■ Instruction a: Swap "value" for "figure" in the entries starting at the line containing "What is the minimum" and ending at the last of the entries, keeping everything else the same. Give back only those lines, with the pictures left out.

In a Wet Pipe Sprinkler System, an automatic water supply fills the piping network with water under pressure. It’s then activated at a specific high temperature, releasing the flow of water over an assigned floor space.

Dry Pipe Sprinkler Systems

Dry pipe systems are excellent for water-sensitive areas, including data centres, electrical control rooms, computer equipment, and locations where you store valuables and documents.

In a dry pipe sprinkler, pressurised air or nitrogen fills the pipes, and air keeps a remote valve (the dry pipe valve) locked, blocking water until a fire activates the sprinklers (via their heat-responsive elements).

Then, the dry pipe system pressure drops, and the air is released from the sprinklers, pumping water from the dry valve into the pipe and out of the open sprinklers on the fire.

Pre-Action Sprinkler Systems

Pre-action sprinklers are designed for locations where you must avoid accidental activations at all costs, such as data centres and museums with rare books, manuscripts, and artworks. These have dry pipes with pressurised air or nitrogen that block the water flow. For water to be released, two circumstances need to occur.

Firstly, an independent fire detection system must detect a fire, activating the pre-action valve, which gets filled with water. Secondly, one or more individual sprinkler heads must get activated and release their gas to pump water.

Deluge Systems

If you’re overseeing buildings where rapid fire spread is a risk or pricey equipment needs cooling (such as tunnels and airport hangars), deluge systems give you a simultaneous application over the entire hazard. Instead of automatic sprinklers with heat-responsive elements, sprinklers are open.

However, a special deluge valve holds water back and only releases it if a separate fire detection system is activated. Then, water flows through the piping network and is discharged from all the connected sprinklers simultaneously.

Water Mist Sprinkler Systems

Water mist systems are versatile, highly effective, and efficient since they’re a mix of water-based and gas-based fire suppression methods. A water mist sprinkler stands out among other fire protection methods, thanks to its use of heat-absorbent compressed gas.

To illustrate, sprinklers don’t release regular water droplets but vaporise them to expand them by about 1,600 times. When these small droplets are released, they cover more surface area unlike a water spray.

Also, the mist turns into steam, putting out fires and preventing more oxygen from reaching the hazardous areas. Additionally, the evaporation process has a cooling effect, which prevents heat from spreading.

Foam Sprinkler System

Foam fire sprinklers are special application systems for liquid fires, making them eligible for flammable liquids, airport hangars, refineries, marine applications, and more. They release a combination of water and low-expansion foam concentrate.

■ Instruction b: Write the next part of the text on fire sprinkler systems, picking up right after its last sentence.

■ Material provided:
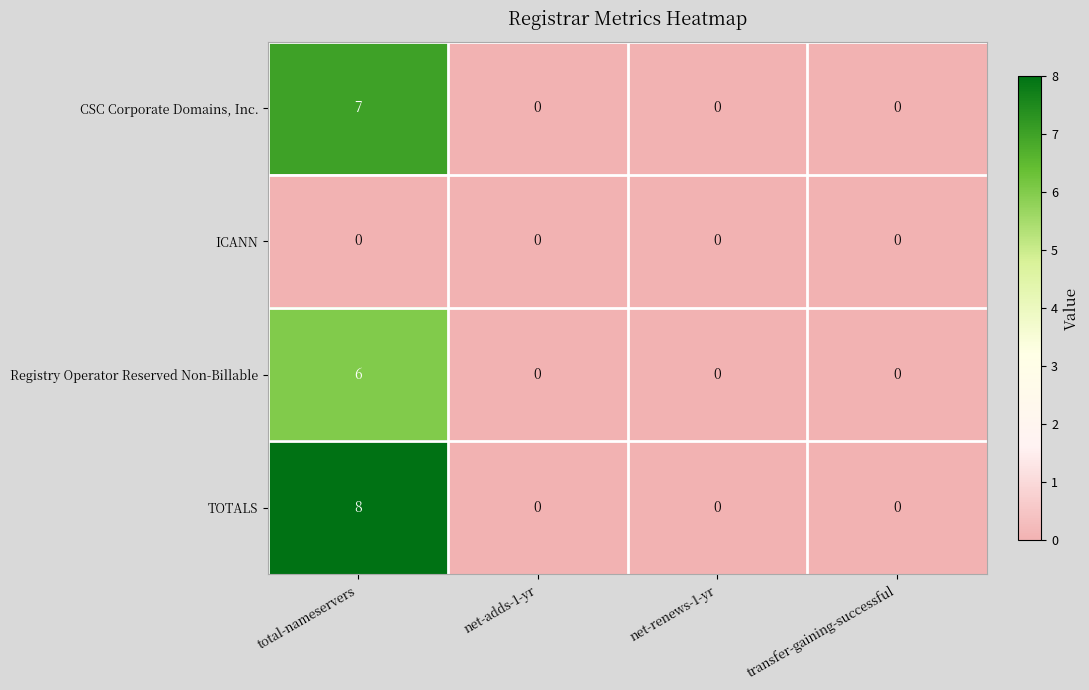

What is the difference between the maximum and minimum values in the TOTALS series?

8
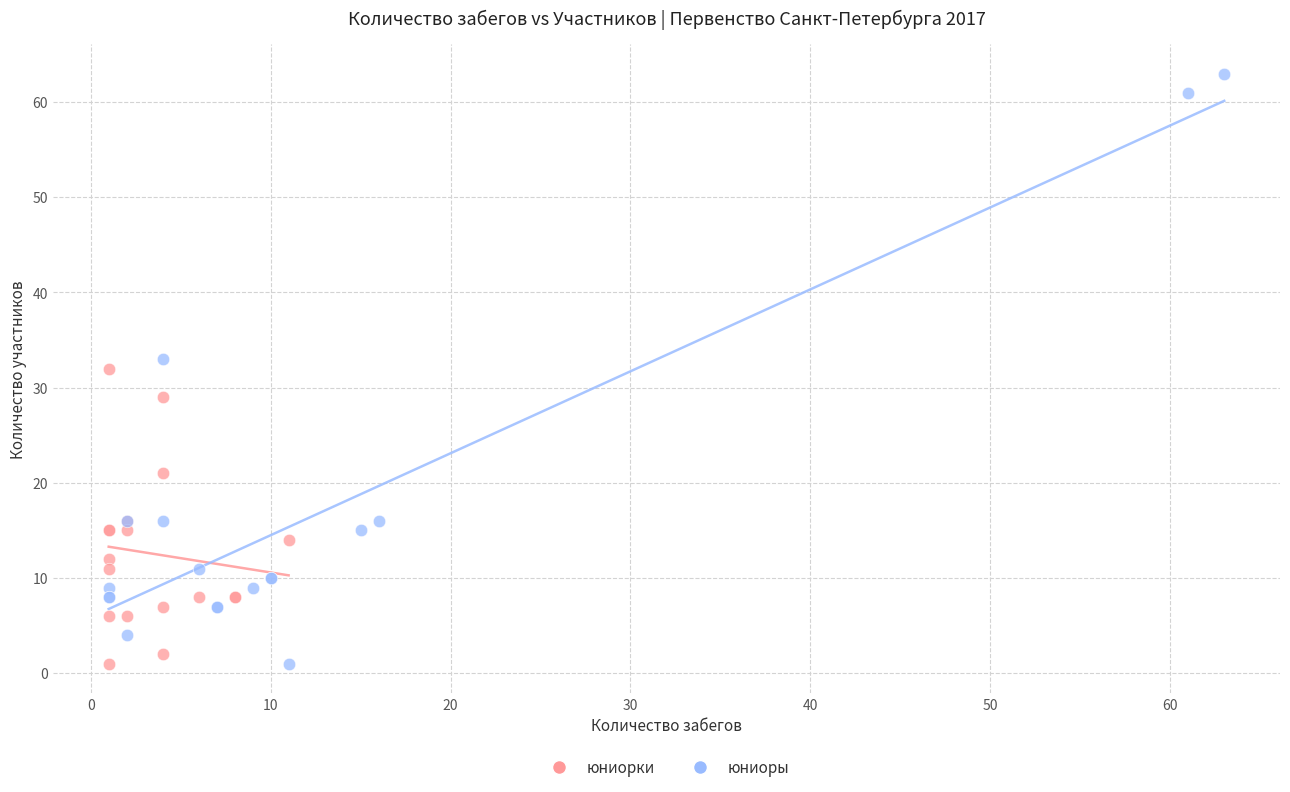

Which series contains the highest Y value?

юниоры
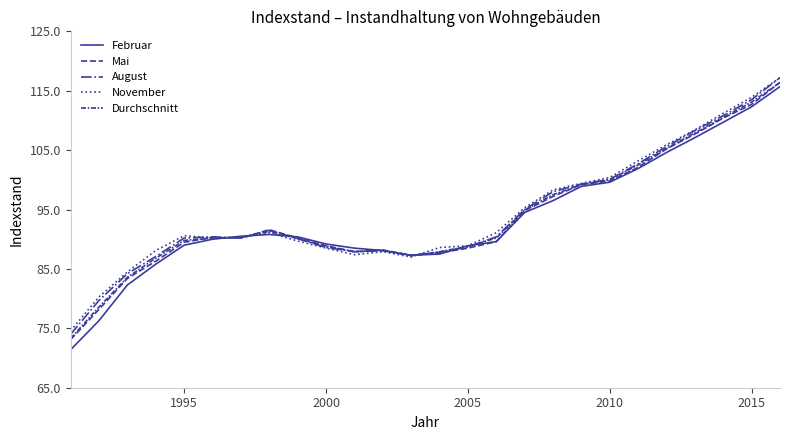

Reading left to right, transcribe all the data shown in this chart.

Februar: 71.4	76.3	82.3	85.8	89.0	90.0	90.5	90.8	90.4	89.2	88.5	88.1	87.3	87.5	88.9	89.6	94.5	96.5	98.9	99.6	101.9	104.6	107.1	109.7	112.3	115.7
Mai: 73.1	78.2	83.4	86.3	89.5	90.3	90.2	91.6	90.2	88.9	87.9	88.2	87.3	87.7	88.5	89.6	94.8	97.2	99.2	99.8	102.1	105.2	107.7	110.4	112.7	116.4
August: 74.0	79.7	84.2	87.1	90.2	90.4	90.2	91.5	90.1	88.6	87.9	88.1	87.3	87.8	88.7	90.4	95.0	98.0	99.3	100.1	102.7	105.6	108.3	110.8	113.5	117.2
November: 74.6	80.3	84.5	88.1	90.6	90.2	90.3	91.1	89.7	88.5	87.4	87.9	87.0	88.6	88.9	91.1	95.3	98.3	99.4	100.4	103.2	105.9	108.4	111.2	113.9	117.2
Durchschnitt: 73.3	78.6	83.6	86.8	89.8	90.2	90.3	91.3	90.1	88.8	87.9	88.1	87.2	87.9	88.8	90.2	94.9	97.5	99.2	100.0	102.5	105.3	107.9	110.5	113.1	116.4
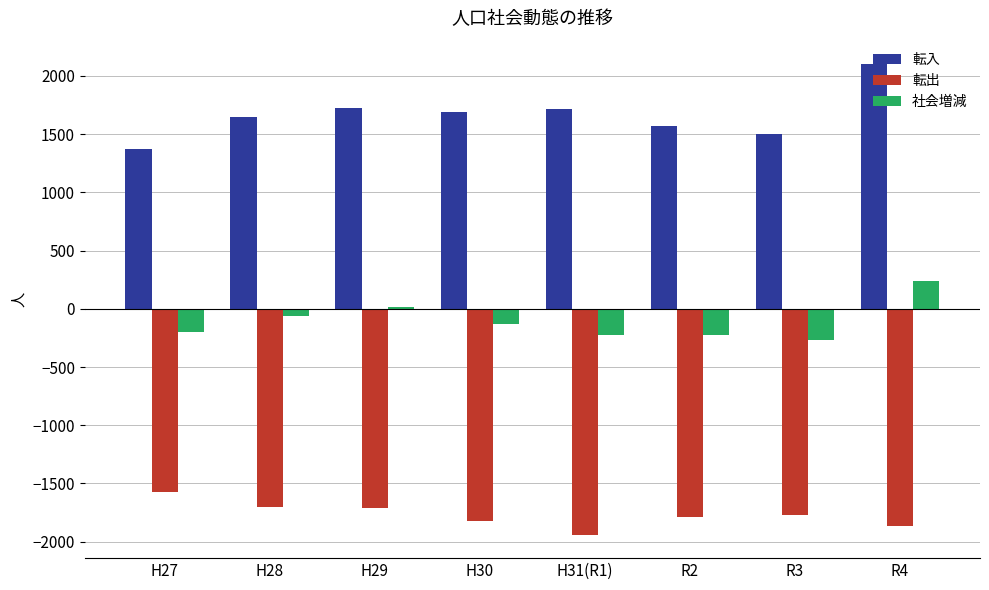

At which label does 転出 first exceed -1768?

H27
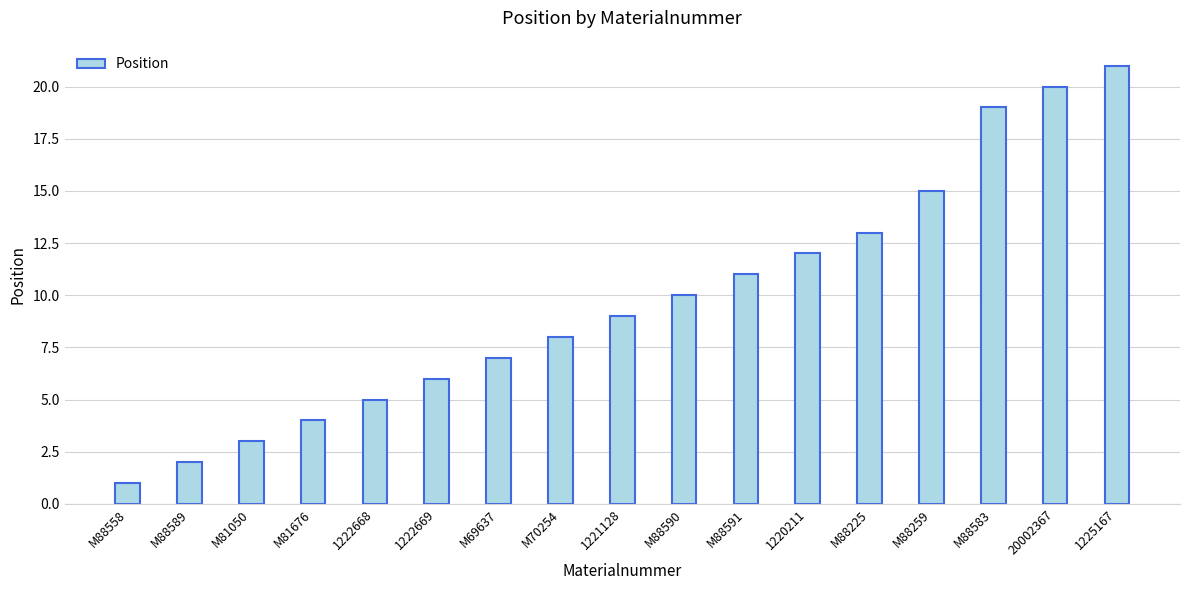

What is the greatest value displayed?

21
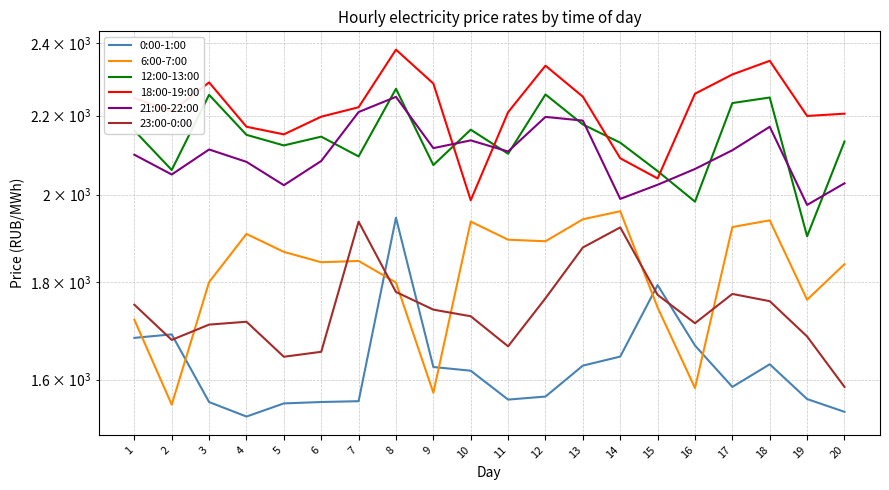

Reading right to left, transcribe all the data shown in this chart.

0:00-1:00: 20=1539.1	19=1562.9	18=1629.9	17=1586.0	16=1667.2	15=1793.2	14=1645.1	13=1627.2	12=1567.7	11=1561.9	10=1617.3	9=1624.5	8=1945.0	7=1558.9	6=1557.4	5=1554.8	4=1530.3	3=1557.3	2=1689.8	1=1682.7
6:00-7:00: 20=1839.1	19=1761.8	18=1938.9	17=1923.3	16=1583.9	15=1745.4	14=1960.3	13=1941.4	12=1890.6	11=1894.2	10=1936.1	9=1574.9	8=1798.7	7=1846.2	6=1843.4	5=1866.5	4=1907.4	3=1799.7	2=1552.4	1=1719.9
12:00-13:00: 20=2132.3	19=1902.0	18=2248.5	17=2233.5	16=1983.1	15=2057.6	14=2129.3	13=2176.6	12=2256.8	11=2101.1	10=2163.0	9=2072.6	8=2272.3	7=2094.3	6=2144.8	5=2122.3	4=2149.6	3=2255.8	2=2060.3	1=2160.6
18:00-19:00: 20=2205.1	19=2199.0	18=2350.3	17=2311.9	16=2258.8	15=2039.4	14=2089.6	13=2250.7	12=2336.6	11=2209.1	10=1986.5	9=2286.8	8=2382.1	7=2222.3	6=2197.2	5=2150.7	4=2170.6	3=2289.8	2=2210.8	1=2247.5
21:00-22:00: 20=2027.5	19=1975.3	18=2170.6	17=2110.0	16=2062.8	15=2023.9	14=1989.7	13=2186.8	12=2196.6	11=2106.8	10=2135.2	9=2115.3	8=2250.3	7=2209.5	6=2082.8	5=2022.9	4=2080.6	3=2111.9	2=2049.1	1=2098.6
23:00-0:00: 20=1586.0	19=1685.4	18=1758.8	17=1774.2	16=1712.7	15=1772.2	14=1922.5	13=1876.5	12=1765.0	11=1665.6	10=1727.1	9=1740.9	8=1778.4	7=1935.8	6=1654.6	5=1644.7	4=1715.7	3=1709.8	2=1678.5	1=1751.3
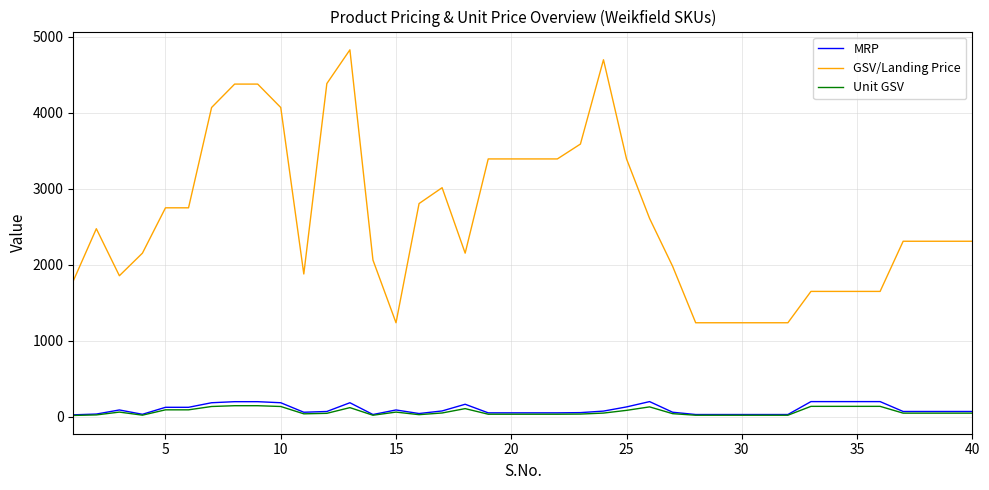

What is the minimum value for GSV/Landing Price?

1237.5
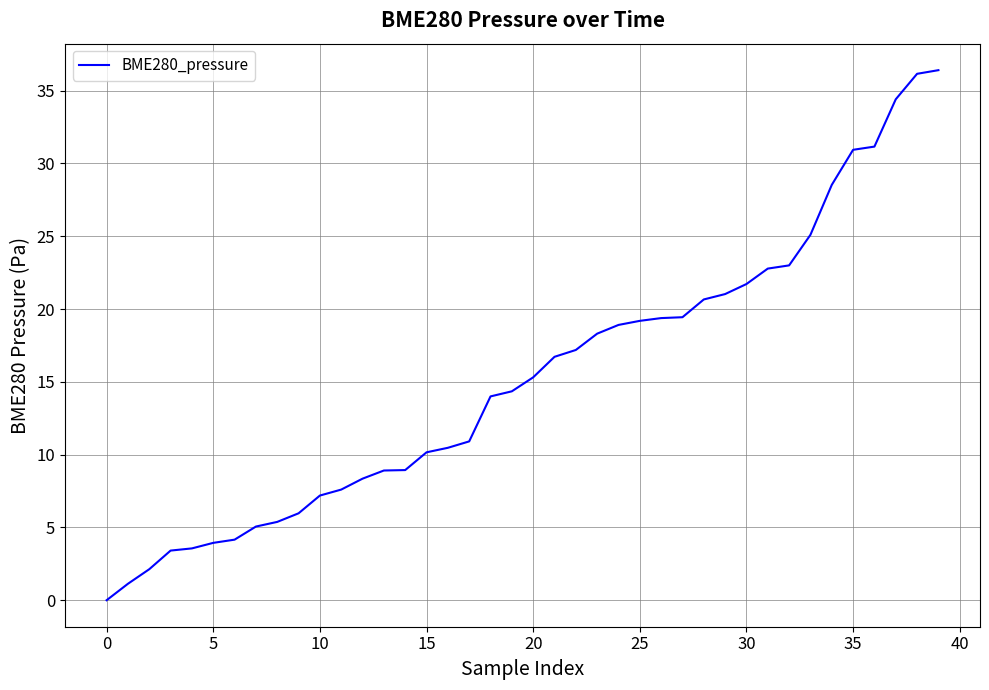

What is the maximum value shown in the chart?

36.4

■ Final answer a:
What is the minimum figure for GSV/Landing Price?

1237.5

What is the maximum figure shown in the chart?

36.4

■ Final answer b:
Together, they create a foam that exits the sprinklers, expands, and covers the liquid on fire. Then, the foam cools it, suppresses the fire, and protects the property against fire re-ignition.

Having covered the main sprinkler systems, it’s your responsibility as a building manager to pick the appropriate one. In other words, it should be the most effective for your building type and the most suitable for your usage.

How Do Automatic Fire Sprinklers Work?

Put simply, a network of piping surges with water under pressure from a reliable water supply. The automatic sprinklers have heat-responsive elements (heat bulbs or fusible links), which break when the fire sprinklers reach or exceed a particular temperature level for enough time.

Then, the affected sprinklers are activated, and water flows from an alarm valve into the area of protection. This system is mainly composed of a:

  1. Fire Sprinkler Head: The component has a heat-sensitive element that activates it and opens sprinklers. You can use it to control the water flow.
  2. Alarm Valve: It prevents water from flowing into the sprinkler system until the water pressure on that side gets higher than on the water supply side. This way, it reduces the chances of false alarms.
  3. Alarm Test Valve: Typically closed, this valve can open to simulate the water flow from a single sprinkler.
  4. Motorised Alarm Bell: The water flow turns this mechanical device on, moving a hammer, which hits a gong and triggers a sound alarm and may also alert the fire services to send a fire brigade.
  5. Stop Valve: Often painted RED, this valve can stop the water flow from entering the fire sprinkler system. It’s in the OPEN position by default.
  6. Valve Monitor: This valve monitors the Stop Valve’s state (open/closed).

As for the compatible sprinkler heads with automatic systems, they are:

  • Conventional Sprinklers
  • Flush Sprinklers
  • Spray Sprinklers
  • Concealed Sprinklers
  • Recessed Sprinklers
  • Sidewall Sprinklers
  • Fast Response Sprinklers
  • Dry Pendant and Dry Sidewall Sprinklers
  • Dry Upright Sprinklers

If a sprinkler system has heat-sensitive glass bulbs, you can consider the following colour cheat code for temperature ratings:

  • Orange: Ordinary (57°C)
  • Red: Ordinary (68°C)
  • Yellow: Intermediate (79°C)
  • Green: High (93°C)
  • Blue: Extra High Hazard (141°C)
  • Purple: Ultra High (182°C)
  • Black: Ultra High (227/260°C)

Despite the major benefits of fire sprinkler systems, they can cause property damage through interior, inventory, or equipment water damage, such as rust and corrosion (even if the system isn’t activated).

Fire Sprinkler Systems vs. Fire Suppression Systems

Although the two systems extinguish fires when activated by heat, smoke, or both, fire sprinkler systems use water, whereas fire suppression systems use several chemical agents (liquids, gases, and foams).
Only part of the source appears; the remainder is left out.